→ **WORK INSTRUCTIONS**:
Would you reproduce every line of the material exactly?

GIVEN INFORMATION START

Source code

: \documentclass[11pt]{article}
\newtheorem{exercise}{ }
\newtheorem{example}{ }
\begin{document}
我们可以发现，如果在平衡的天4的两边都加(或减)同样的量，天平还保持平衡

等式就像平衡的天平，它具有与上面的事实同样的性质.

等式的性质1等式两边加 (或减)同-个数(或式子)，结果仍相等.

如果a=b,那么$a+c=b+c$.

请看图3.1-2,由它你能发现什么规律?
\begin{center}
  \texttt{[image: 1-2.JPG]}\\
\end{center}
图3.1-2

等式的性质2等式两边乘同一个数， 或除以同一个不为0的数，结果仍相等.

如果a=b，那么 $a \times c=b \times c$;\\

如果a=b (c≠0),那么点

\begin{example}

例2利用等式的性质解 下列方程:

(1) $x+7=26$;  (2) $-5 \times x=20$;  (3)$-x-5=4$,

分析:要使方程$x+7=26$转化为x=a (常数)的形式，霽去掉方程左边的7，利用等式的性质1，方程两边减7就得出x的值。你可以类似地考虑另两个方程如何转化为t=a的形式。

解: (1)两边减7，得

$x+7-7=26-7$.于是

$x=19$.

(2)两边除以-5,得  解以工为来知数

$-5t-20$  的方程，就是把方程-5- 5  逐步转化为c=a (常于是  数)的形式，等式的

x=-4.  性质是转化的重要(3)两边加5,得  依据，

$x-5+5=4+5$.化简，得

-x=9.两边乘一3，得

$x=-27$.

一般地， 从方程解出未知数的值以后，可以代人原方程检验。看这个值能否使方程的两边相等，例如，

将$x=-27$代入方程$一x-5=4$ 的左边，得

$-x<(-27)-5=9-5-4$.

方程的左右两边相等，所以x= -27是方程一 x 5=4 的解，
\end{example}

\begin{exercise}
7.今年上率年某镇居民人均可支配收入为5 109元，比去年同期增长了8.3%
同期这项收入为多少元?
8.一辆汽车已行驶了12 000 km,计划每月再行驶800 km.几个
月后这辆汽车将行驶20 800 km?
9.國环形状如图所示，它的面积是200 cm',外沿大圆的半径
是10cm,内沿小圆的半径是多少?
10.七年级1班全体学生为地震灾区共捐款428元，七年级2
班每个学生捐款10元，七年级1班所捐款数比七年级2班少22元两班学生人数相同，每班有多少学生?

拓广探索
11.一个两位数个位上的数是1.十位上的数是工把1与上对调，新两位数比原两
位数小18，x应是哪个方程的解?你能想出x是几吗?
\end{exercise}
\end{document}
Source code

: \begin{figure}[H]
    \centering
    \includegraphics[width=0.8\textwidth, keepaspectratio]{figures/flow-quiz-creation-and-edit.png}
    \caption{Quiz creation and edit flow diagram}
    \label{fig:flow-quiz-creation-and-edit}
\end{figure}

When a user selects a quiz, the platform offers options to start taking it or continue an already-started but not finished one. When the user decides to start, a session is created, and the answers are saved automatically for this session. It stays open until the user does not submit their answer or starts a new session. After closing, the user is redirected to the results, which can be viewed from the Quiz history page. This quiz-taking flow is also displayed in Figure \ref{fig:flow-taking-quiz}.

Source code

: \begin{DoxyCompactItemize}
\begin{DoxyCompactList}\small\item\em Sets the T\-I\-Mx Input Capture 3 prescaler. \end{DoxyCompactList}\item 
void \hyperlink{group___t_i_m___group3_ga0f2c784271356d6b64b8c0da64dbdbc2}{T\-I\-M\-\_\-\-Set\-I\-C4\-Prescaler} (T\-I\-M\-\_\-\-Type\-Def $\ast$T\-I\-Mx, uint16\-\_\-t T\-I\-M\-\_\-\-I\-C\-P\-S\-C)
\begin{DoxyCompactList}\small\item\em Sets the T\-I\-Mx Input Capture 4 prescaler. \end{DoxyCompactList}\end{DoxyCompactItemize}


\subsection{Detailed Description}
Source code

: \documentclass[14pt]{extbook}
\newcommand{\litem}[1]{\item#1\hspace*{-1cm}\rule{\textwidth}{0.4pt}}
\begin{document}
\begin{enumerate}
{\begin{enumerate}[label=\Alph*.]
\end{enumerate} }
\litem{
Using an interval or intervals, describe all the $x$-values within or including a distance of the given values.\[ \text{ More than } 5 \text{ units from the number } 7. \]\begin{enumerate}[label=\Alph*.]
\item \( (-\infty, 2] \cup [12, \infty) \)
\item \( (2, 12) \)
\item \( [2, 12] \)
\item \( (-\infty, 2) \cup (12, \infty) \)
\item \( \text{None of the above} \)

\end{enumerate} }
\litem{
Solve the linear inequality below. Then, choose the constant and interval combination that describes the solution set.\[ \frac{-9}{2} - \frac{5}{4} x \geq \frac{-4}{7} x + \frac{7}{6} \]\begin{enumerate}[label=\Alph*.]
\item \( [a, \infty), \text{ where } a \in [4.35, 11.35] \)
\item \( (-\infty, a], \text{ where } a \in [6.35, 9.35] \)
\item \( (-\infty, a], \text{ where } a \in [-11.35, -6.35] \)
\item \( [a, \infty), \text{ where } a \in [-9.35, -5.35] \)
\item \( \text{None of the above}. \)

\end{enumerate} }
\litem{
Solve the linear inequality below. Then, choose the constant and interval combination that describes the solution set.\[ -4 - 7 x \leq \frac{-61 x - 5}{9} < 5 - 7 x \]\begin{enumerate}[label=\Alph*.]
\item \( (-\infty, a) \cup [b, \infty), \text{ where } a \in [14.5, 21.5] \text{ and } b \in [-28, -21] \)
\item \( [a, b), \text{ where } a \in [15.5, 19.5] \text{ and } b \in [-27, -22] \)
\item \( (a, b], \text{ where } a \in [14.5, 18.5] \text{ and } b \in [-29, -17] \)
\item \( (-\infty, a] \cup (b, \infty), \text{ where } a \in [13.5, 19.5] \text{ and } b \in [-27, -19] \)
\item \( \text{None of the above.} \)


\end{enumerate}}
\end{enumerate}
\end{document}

GIVEN INFORMATION END

→ **ANSWER TO THIS PROBLEM**:
Source code

: \documentclass[11pt]{article}
\newtheorem{exercise}{ }
\newtheorem{example}{ }
\begin{document}
我们可以发现，如果在平衡的天4的两边都加(或减)同样的量，天平还保持平衡

等式就像平衡的天平，它具有与上面的事实同样的性质.

等式的性质1等式两边加 (或减)同-个数(或式子)，结果仍相等.

如果a=b,那么$a+c=b+c$.

请看图3.1-2,由它你能发现什么规律?
\begin{center}
  \texttt{[image: 1-2.JPG]}\\
\end{center}
图3.1-2

等式的性质2等式两边乘同一个数， 或除以同一个不为0的数，结果仍相等.

如果a=b，那么 $a \times c=b \times c$;\\

如果a=b (c≠0),那么点

\begin{example}

例2利用等式的性质解 下列方程:

(1) $x+7=26$;  (2) $-5 \times x=20$;  (3)$-x-5=4$,

分析:要使方程$x+7=26$转化为x=a (常数)的形式，霽去掉方程左边的7，利用等式的性质1，方程两边减7就得出x的值。你可以类似地考虑另两个方程如何转化为t=a的形式。

解: (1)两边减7，得

$x+7-7=26-7$.于是

$x=19$.

(2)两边除以-5,得  解以工为来知数

$-5t-20$  的方程，就是把方程-5- 5  逐步转化为c=a (常于是  数)的形式，等式的

x=-4.  性质是转化的重要(3)两边加5,得  依据，

$x-5+5=4+5$.化简，得

-x=9.两边乘一3，得

$x=-27$.

一般地， 从方程解出未知数的值以后，可以代人原方程检验。看这个值能否使方程的两边相等，例如，

将$x=-27$代入方程$一x-5=4$ 的左边，得

$-x<(-27)-5=9-5-4$.

方程的左右两边相等，所以x= -27是方程一 x 5=4 的解，
\end{example}

\begin{exercise}
7.今年上率年某镇居民人均可支配收入为5 109元，比去年同期增长了8.3%
同期这项收入为多少元?
8.一辆汽车已行驶了12 000 km,计划每月再行驶800 km.几个
月后这辆汽车将行驶20 800 km?
9.國环形状如图所示，它的面积是200 cm',外沿大圆的半径
是10cm,内沿小圆的半径是多少?
10.七年级1班全体学生为地震灾区共捐款428元，七年级2
班每个学生捐款10元，七年级1班所捐款数比七年级2班少22元两班学生人数相同，每班有多少学生?

拓广探索
11.一个两位数个位上的数是1.十位上的数是工把1与上对调，新两位数比原两
位数小18，x应是哪个方程的解?你能想出x是几吗?
\end{exercise}
\end{document}
Source code

: \begin{figure}[H]
    \centering
    \includegraphics[width=0.8\textwidth, keepaspectratio]{figures/flow-quiz-creation-and-edit.png}
    \caption{Quiz creation and edit flow diagram}
    \label{fig:flow-quiz-creation-and-edit}
\end{figure}

When a user selects a quiz, the platform offers options to start taking it or continue an already-started but not finished one. When the user decides to start, a session is created, and the answers are saved automatically for this session. It stays open until the user does not submit their answer or starts a new session. After closing, the user is redirected to the results, which can be viewed from the Quiz history page. This quiz-taking flow is also displayed in Figure \ref{fig:flow-taking-quiz}.

Source code

: \begin{DoxyCompactItemize}
\begin{DoxyCompactList}\small\item\em Sets the T\-I\-Mx Input Capture 3 prescaler. \end{DoxyCompactList}\item 
void \hyperlink{group___t_i_m___group3_ga0f2c784271356d6b64b8c0da64dbdbc2}{T\-I\-M\-\_\-\-Set\-I\-C4\-Prescaler} (T\-I\-M\-\_\-\-Type\-Def $\ast$T\-I\-Mx, uint16\-\_\-t T\-I\-M\-\_\-\-I\-C\-P\-S\-C)
\begin{DoxyCompactList}\small\item\em Sets the T\-I\-Mx Input Capture 4 prescaler. \end{DoxyCompactList}\end{DoxyCompactItemize}


\subsection{Detailed Description}
Source code

: \documentclass[14pt]{extbook}
\newcommand{\litem}[1]{\item#1\hspace*{-1cm}\rule{\textwidth}{0.4pt}}
\begin{document}
\begin{enumerate}
{\begin{enumerate}[label=\Alph*.]
\end{enumerate} }
\litem{
Using an interval or intervals, describe all the $x$-values within or including a distance of the given values.\[ \text{ More than } 5 \text{ units from the number } 7. \]\begin{enumerate}[label=\Alph*.]
\item \( (-\infty, 2] \cup [12, \infty) \)
\item \( (2, 12) \)
\item \( [2, 12] \)
\item \( (-\infty, 2) \cup (12, \infty) \)
\item \( \text{None of the above} \)

\end{enumerate} }
\litem{
Solve the linear inequality below. Then, choose the constant and interval combination that describes the solution set.\[ \frac{-9}{2} - \frac{5}{4} x \geq \frac{-4}{7} x + \frac{7}{6} \]\begin{enumerate}[label=\Alph*.]
\item \( [a, \infty), \text{ where } a \in [4.35, 11.35] \)
\item \( (-\infty, a], \text{ where } a \in [6.35, 9.35] \)
\item \( (-\infty, a], \text{ where } a \in [-11.35, -6.35] \)
\item \( [a, \infty), \text{ where } a \in [-9.35, -5.35] \)
\item \( \text{None of the above}. \)

\end{enumerate} }
\litem{
Solve the linear inequality below. Then, choose the constant and interval combination that describes the solution set.\[ -4 - 7 x \leq \frac{-61 x - 5}{9} < 5 - 7 x \]\begin{enumerate}[label=\Alph*.]
\item \( (-\infty, a) \cup [b, \infty), \text{ where } a \in [14.5, 21.5] \text{ and } b \in [-28, -21] \)
\item \( [a, b), \text{ where } a \in [15.5, 19.5] \text{ and } b \in [-27, -22] \)
\item \( (a, b], \text{ where } a \in [14.5, 18.5] \text{ and } b \in [-29, -17] \)
\item \( (-\infty, a] \cup (b, \infty), \text{ where } a \in [13.5, 19.5] \text{ and } b \in [-27, -19] \)
\item \( \text{None of the above.} \)


\end{enumerate}}
\end{enumerate}
\end{document}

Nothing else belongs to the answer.